In Lund (Schweden) wird im Herbst ein zentraler Schritt in Richtung Annährung gesetzt. In einer von Konflikten zerrissenen und von Säkularismus und Gleichgültigkeit geprägten Welt müssten die Christen gemeinsam „glaubwürdige Zeugen der Einheit und Baumeister von Frieden und Versöhnung sein“, sagte Papst Franziskus in Rom vor einer hochrangigen ökumenischen Delegation aus Finnland. Die gemeinsame Erklärung zur Rechtfertigungslehre nannte der Papst eine gute „Grundlage“, um jetzt „in sakramentaler Hinsicht eine gemeinsame Interpretation von Kirche, Eucharistie und kirchlichem Amt“ zu finden. Einige Differenzen in der Lehre und der Praxis dürfen „ uns allerdings nicht entmutigen; eher sollte es uns anspornen, den Weg zu einer immer größeren Einheit gemeinsam fortzusetzen und dabei auch alte Vorstellungen und Einwände zu überwinden“, so Franziskus. Anlass der Audienz war das Fest des finnischen Missionars und Märtyrers Henrik (Bischof Heinrich von Uppsala, gestorben 1155/56).

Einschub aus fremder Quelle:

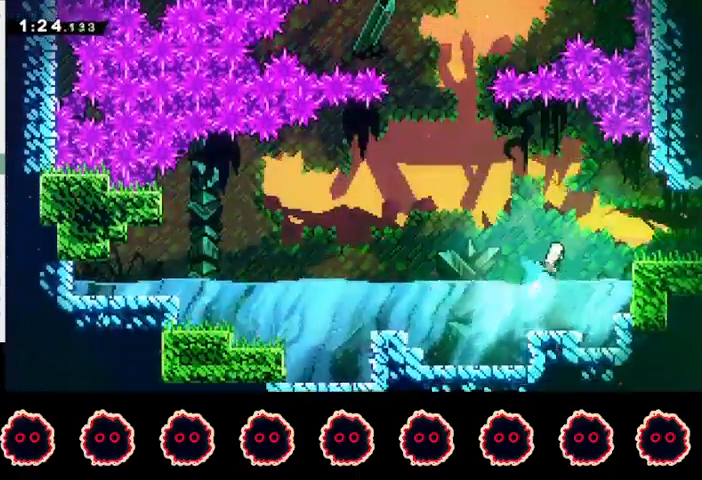
{"dt_ms": 1000, "buttons": [], "left_stick": "down-right", "right_stick": "center"}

Seit 30 Jahren pilgert zu diesem Tag eine ökumenische Delegation der lutherischen Kirche Finnlands nach Rom, zu der stets auch Katholiken und Orthodoxe gehören. Die Gruppe wurde von Bischöfin Irja Askola angeführt. Sie ist die erste Frau an der Spitze der evangelisch-lutherischen Kirche Finnlands. Der Präsident des vatikanischen Ökumenerats, Kardinal Kurt Koch, sieht den im Oktober 2016 geplanten gemeinsamen Gottesdienst der Katholiken und Lutheraner in Lund als zentrales kirchenverbindendes Ereignis des Reformationsjubiläums 2016/17. „Hier haben wir die schöne Idee, dass die Lutheraner von Anfang an gesagt haben, dass nicht sie die Katholiken einladen, sondern dass Lutheraner und Katholiken gemeinsam die Anderen einladen. So hoffe ich, dass dieses Ereignis in Lund die Einheit zwischen Lutheranern und Katholiken vertieft und ein guter Schritt ist auf dem Weg zur vollen Einheit“, sagte Koch am 17. Jänner in einem Interview mit Radio Vatikan. (religion.ORF.at und KAP vom 18. 1.)

 

 

Weitere aktuelle Hoffnungszeichen

  • Abu Dhabi setzt eine weitere Geste der Toleranz und benennt die große neue Moschee in der Hauptstadt „Maria, die Mutter Jesu“. Bisher trug sie den Namen „Scheich Mohammed Bin Zayed-Moschee“. Die Umbenennung wurde von Scheich Mohammed Bin Zayed Al Nahyan, dem Kronprinzen von Abu Dhabi, angeordnet. Der für die Vereinigten Arabischen Emirate zuständige Apostolische Vikar, Bischof Paul Hinder, sagte der katholischen Nachrichtenagentur „asianews“, die Umbenennung sei eine „wichtige Geste der Toleranz“ und ein weiterer Schritt der „Offenheit und des Interesses am Dialog“. Auch dass die römisch-katholische Josefskathedrale nur wenige Schritte daneben steht, zeige symbolisch den Willen zum Miteinander beider Religionen. Die Staatsministerin für Toleranzfragen, Scheicha Lubna Al-Qasimi, dankte dem Kronprinzen für dieses Signal der Toleranz. (JA v. 2. 6.)

     

  • Der Bund der Deutschen Katholischen Jugend (BDKJ) fordert, dass Mitbestimmung für junge Menschen innerhalb der Kirche selbstverständlich werden müsse. „Die Kirche braucht eine neue Beteiligungsstruktur“, meldet sich der Jugendbund vor der im Herbst 2018 anstehenden Bischofssynode zum Thema Jugend zu Wort. „Junge Menschen haben der Kirche etwas zu sagen“, erklärt der neu gewählte BDKJ-Bundesvorsitzende Thomas Andonie. „Damit sie ihre Anliegen nicht nur anbringen können, sondern diese auch zu Veränderungen führen, braucht es neue Ideen, wie echte Partizipation junger Menschen in der Kirche auf allen Ebenen umgesetzt werden kann.“ Der BDKJ wertet es als positives Zeichen, dass der Vatikan eine Online-Umfrage zur Synode veröffentlicht hat. „Die Jugendsynode wird aber nur dann ein Erfolg, wenn diese Ergebnisse tatsächlich ausreichend berücksichtigt werden und die Anliegen junger Menschen ernst genommen werden“, so Andonie. (rv v. 8. 7.)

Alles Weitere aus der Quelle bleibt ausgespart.